## WORK TO BE COMPLETED
Copy every record exactly as it stands. Leave the pictures out.

Saved entries:
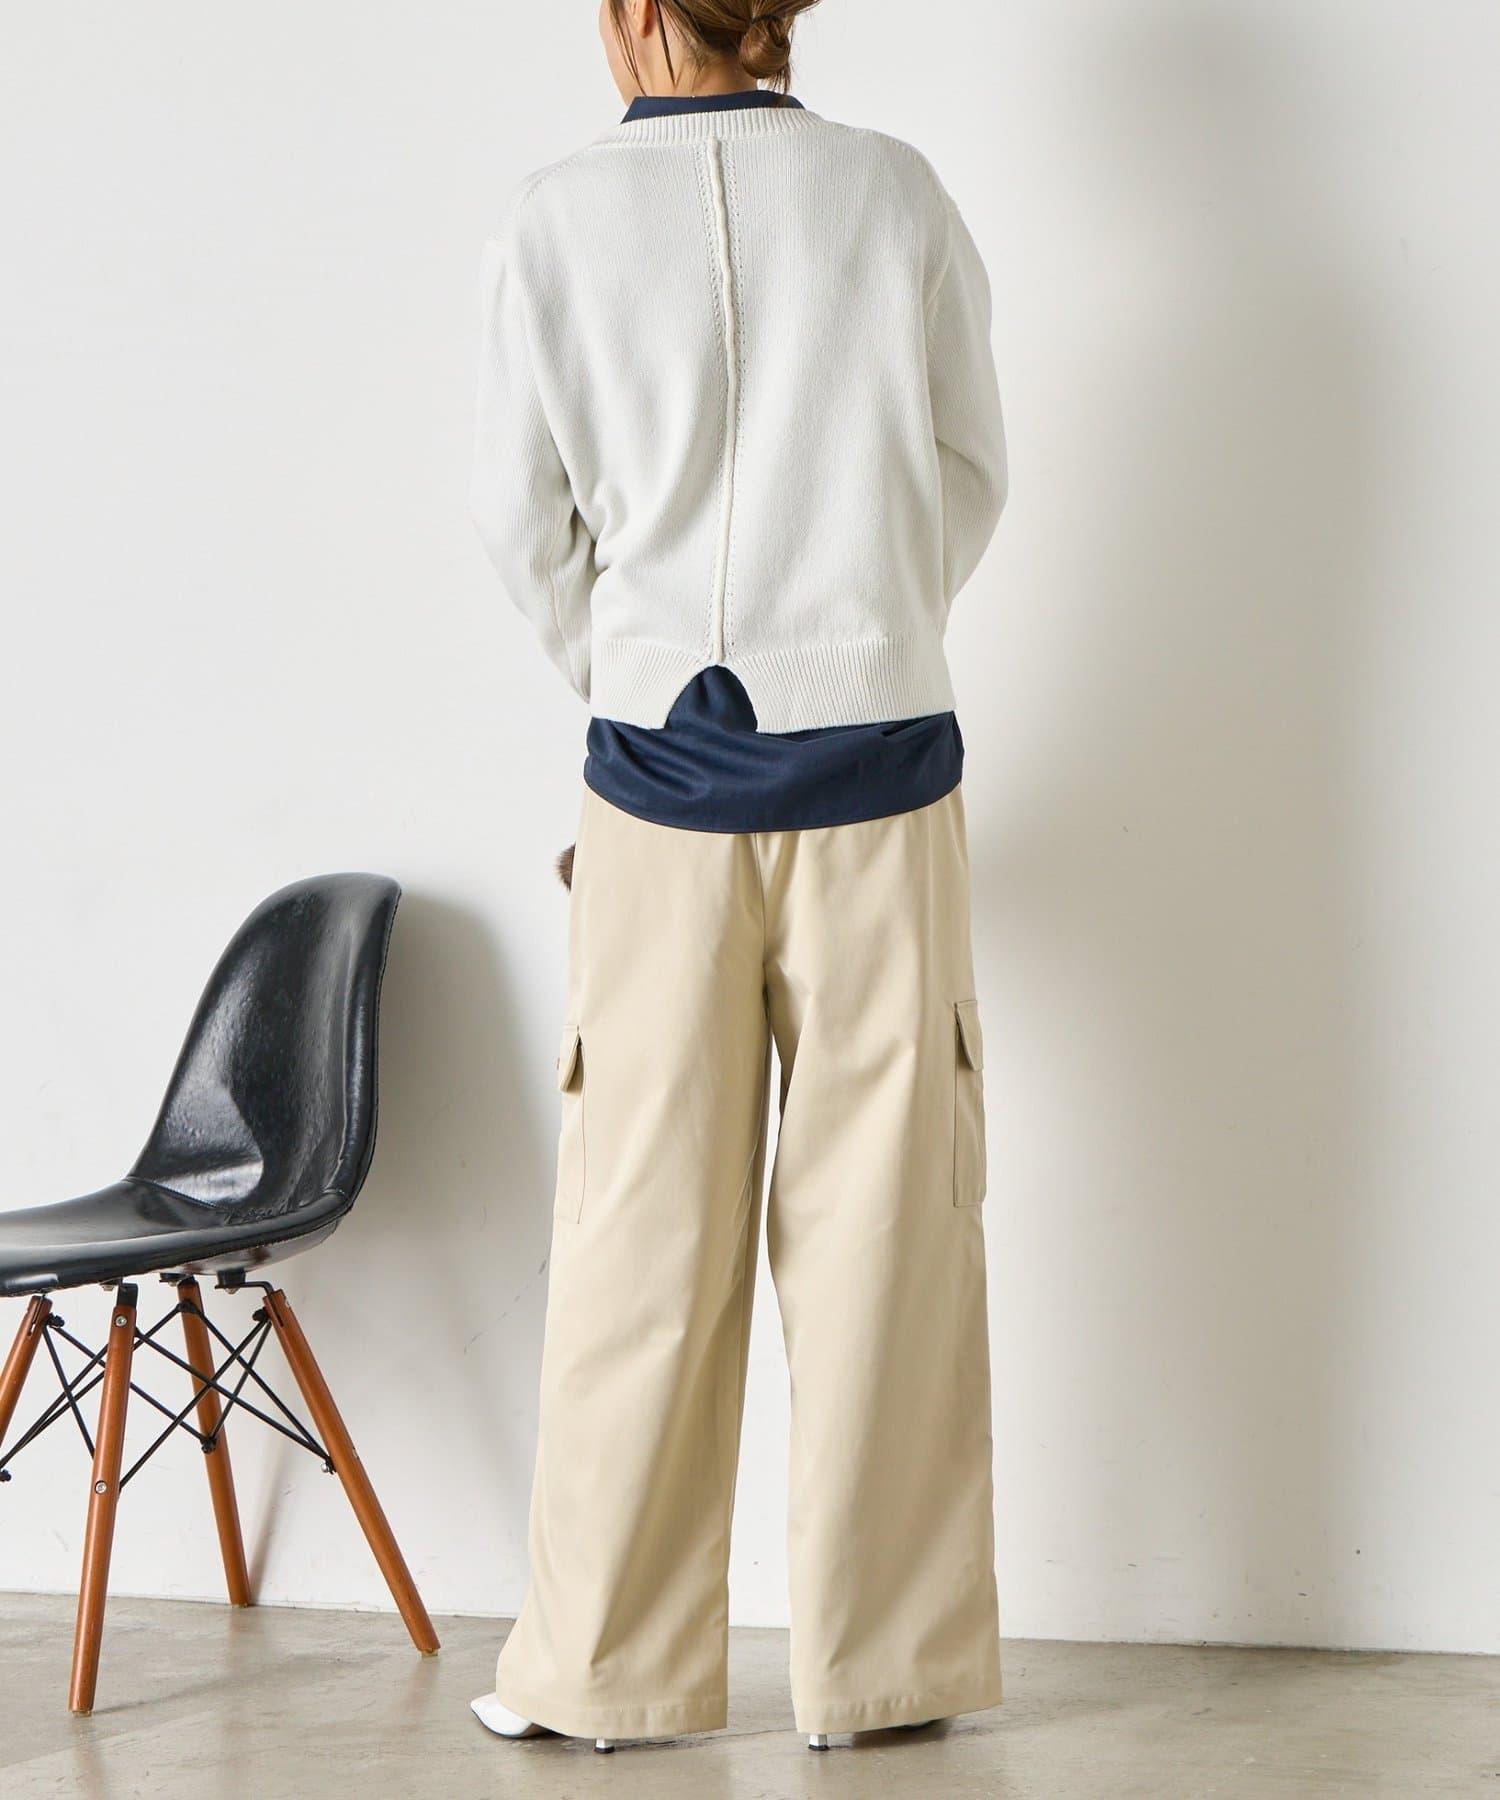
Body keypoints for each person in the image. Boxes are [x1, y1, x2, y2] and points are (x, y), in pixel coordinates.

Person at [468, 0, 1007, 1755]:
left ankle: (603, 1677)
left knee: (637, 1232)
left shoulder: (557, 213)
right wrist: (862, 633)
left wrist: (631, 665)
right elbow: (968, 471)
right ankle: (886, 1678)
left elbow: (523, 519)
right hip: (882, 778)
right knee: (890, 1232)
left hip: (655, 788)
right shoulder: (893, 193)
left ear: (638, 12)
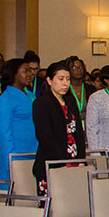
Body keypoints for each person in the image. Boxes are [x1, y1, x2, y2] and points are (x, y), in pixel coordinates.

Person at [31, 61, 86, 193]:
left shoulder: (70, 101)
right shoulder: (42, 103)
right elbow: (44, 136)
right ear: (49, 80)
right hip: (53, 161)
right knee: (53, 201)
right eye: (61, 79)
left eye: (68, 79)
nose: (65, 83)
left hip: (74, 160)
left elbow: (79, 132)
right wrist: (62, 162)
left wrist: (81, 159)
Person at [0, 58, 38, 183]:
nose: (30, 74)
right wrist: (12, 162)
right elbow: (4, 135)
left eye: (30, 71)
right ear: (13, 74)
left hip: (33, 153)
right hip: (15, 156)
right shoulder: (5, 100)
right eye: (25, 71)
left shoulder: (31, 96)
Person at [85, 64, 109, 152]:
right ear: (107, 80)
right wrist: (95, 153)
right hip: (105, 149)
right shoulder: (96, 98)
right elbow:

## TASK OUTPUT
Body keypoints for each person in the image. Boxes are [x1, y1, x2, y2] and points are (x, y), in pixel coordinates.

Person at [468, 0, 1007, 1755]:
left ankle: (603, 1677)
left knee: (637, 1232)
left shoulder: (557, 213)
right wrist: (862, 633)
left wrist: (631, 665)
right elbow: (968, 471)
right ankle: (886, 1678)
left elbow: (523, 519)
right hip: (882, 778)
right knee: (890, 1232)
left hip: (655, 788)
right shoulder: (893, 193)
left ear: (638, 12)
Body keypoints for each person in the image. Boxes are [x1, y1, x2, y2] and points are (x, y), in pixel coordinates.

Person at [31, 61, 86, 193]:
left shoulder: (70, 101)
right shoulder: (42, 103)
right elbow: (44, 136)
right ear: (49, 80)
right hip: (53, 161)
right knee: (53, 201)
right eye: (61, 79)
left eye: (68, 79)
nose: (65, 83)
left hip: (74, 160)
left elbow: (79, 132)
right wrist: (62, 162)
left wrist: (81, 159)
Person at [0, 58, 38, 183]:
nose: (30, 74)
right wrist: (12, 162)
right elbow: (4, 135)
left eye: (30, 71)
right ear: (13, 74)
left hip: (33, 153)
right hip: (15, 156)
right shoulder: (5, 100)
right eye: (25, 71)
left shoulder: (31, 96)
Person at [85, 64, 109, 152]:
right ear: (107, 80)
right wrist: (95, 153)
right hip: (105, 149)
right shoulder: (96, 98)
right elbow:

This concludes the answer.